Comment by Eric Belanger (Snowman) - Saturday, 16 August 2014, 21:42 GMT
That's not a typo. Busybox use the ash shell. All hooks in /usr/lib/initcpio/hooks/ use that. I don't know why replacing it by bash works for you since ash works for most people I believe.
Comment by Thomas Bächler (brain0) - Sunday, 17 August 2014, 00:08 GMT
That shebang is only a placebo, mainly useful for making sure editors use the correct syntax highlighting. The hook script is never executed, but only sourced from the main init script. Whatever that line says is completely irrelevant.
Comment by héctor (hacosta) - Tuesday, 09 June 2015, 04:34 GMT
I can reproduce this (or a highly similar) issue here. 100% of the time.

Booting results in being dropped in a shell. In my case however, it is lvm (not lvmetad) that crashes.
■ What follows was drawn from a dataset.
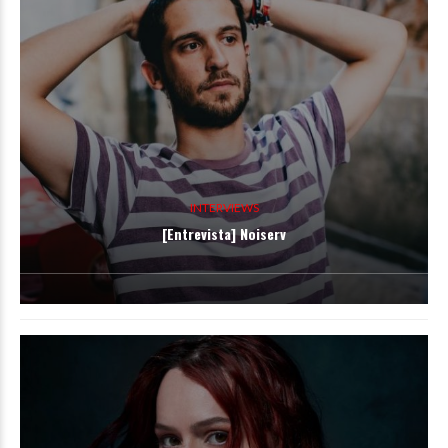
INTERVIEWS
[Entrevista] Noiserv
simply running lvm vgchange -a y; exit

is enough to continue the boot process.
Comment by Alexander Blinne (Sunday) - Wednesday, 16 December 2015, 11:05 GMT
I also see the behaviour @hacosta described. Sometimes I also run into #41833, so the vgchange -ay hangs and i have to reboot and try again. Not a nice situation to be unable to reboot my home server remotely to make kernel updates or something like that...
Comment by Christian Hesse (eworm) - Wednesday, 10 February 2021, 09:32 GMT
With lvm2 2.03.11-3 in [core] now lvmetad is gone.